A very powerful campaign inside and outside India by these proxies in 2005 saw Modi becoming the only person ever to be banned for travel to the United States of America under the International Freedom Act provision of the US Immigration and Nationality Act (INA).
However, nine years later, Modi visited the US as the proud Prime Minister of India. And nobody was able to stop him, despite the opposition of the combined might of the grand Abrahamic alliance on the planet. Modi and the Hindu pagans had come a long way and had done the impossible.
They turned the tide, pulled the carpet from beneath the feet of the tribalists, who came from different directions.
Seeing that the old tactic of approaching the pagans with wily terms such as “love” and “peace” and then disarming them was not working any more, the pagans were branded as “right-wing extremists” and “fascists” by a biased national and international press. But the pagans learnt the trick of the trade from the ‘people of the book’ and excelled in it. Bad press, yes, but nobody could ignore the sheer might of the pagan unity.
When Modi became the chief minister of Gujarat, he was greeted by his enemies in his own land with the cold-blooded murder of 58 Hindu pilgrims, most of them women and children, by Muslims in Godhra on 27 February 2002.
Enraged by this horrific act, Hindu mobs rose against the Muslims and, in a reprisal that lasted three days, killed nearly 800 of them. Trying to control the irate crowds, more than 200 policemen also lost their lives. But the thousand-year-old Hindu-Muslim riots in Gujarat came to an abrupt end.
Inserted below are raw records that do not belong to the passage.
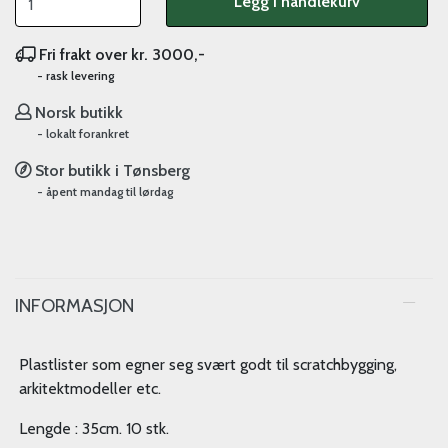
Legg i handlekurv
Fri frakt over kr. 3000,-
- rask levering
Norsk butikk
- lokalt forankret
Stor butikk i Tønsberg
- åpent mandag til lørdag
INFORMASJON
Plastlister som egner seg svært godt til scratchbygging,
arkitektmodeller etc.
Lengde : 35cm. 10 stk.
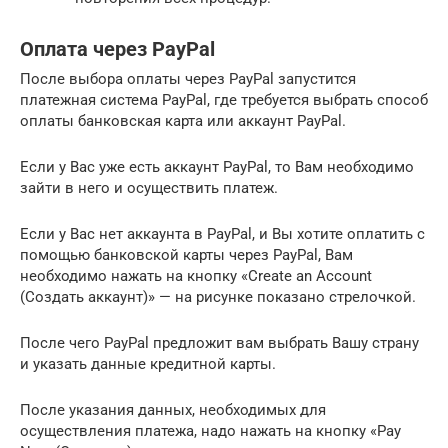
Оплата через PayPal
После выбора оплаты через PayPal запустится
платежная система PayPal, где требуется выбрать способ
оплаты банковская карта или аккаунт PayPal.
Если у Вас уже есть аккаунт PayPal, то Вам необходимо
зайти в него и осуществить платеж.
Если у Вас нет аккаунта в PayPal, и Вы хотите оплатить с
помощью банковской карты через PayPal, Вам
необходимо нажать на кнопку «Create an Account
(Создать аккаунт)» — на рисунке показано стрелочкой.
После чего PayPal предложит вам выбрать Вашу страну
и указать данные кредитной карты.
После указания данных, необходимых для
осуществления платежа, надо нажать на кнопку «Pay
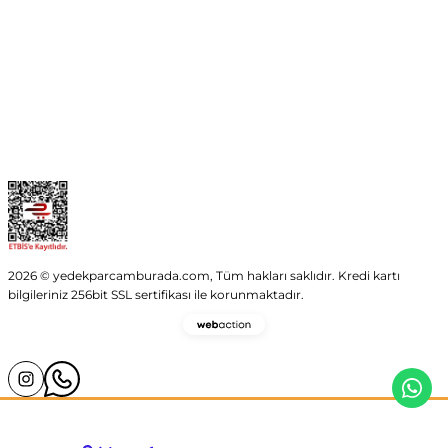
Kategoriler
Alışveriş
2026 © yedekparcamburada.com, Tüm hakları saklıdır. Kredi kartı
bilgileriniz 256bit SSL sertifikası ile korunmaktadır.
Webaction
-
E-
Ticaret
ve
Yazılım
Ajansı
Modi was elected three times as chief minister in the same state and then he entered the national scene by becoming the Prime Minister of India in 2014, uprooting the opposition in a show of Hindu unity that melted away the caste stigma that was used hitherto as a stick to beat the pagans with.
In 2019, despite full-throated pressure from the global anti-pagan alliance, Modi and the BJP did the unthinkable for the global Abrahamic alliance by winning the national elections for the second time – and with greater numbers. This forced the enemies who played the secular card to sit back and accept the Hindu pagans grudgingly.
The need for Hindu India by the outside world was apparently more than what Hindu India needed from the outside world. And all the world leaders posed with Modi for photo ops in recent years.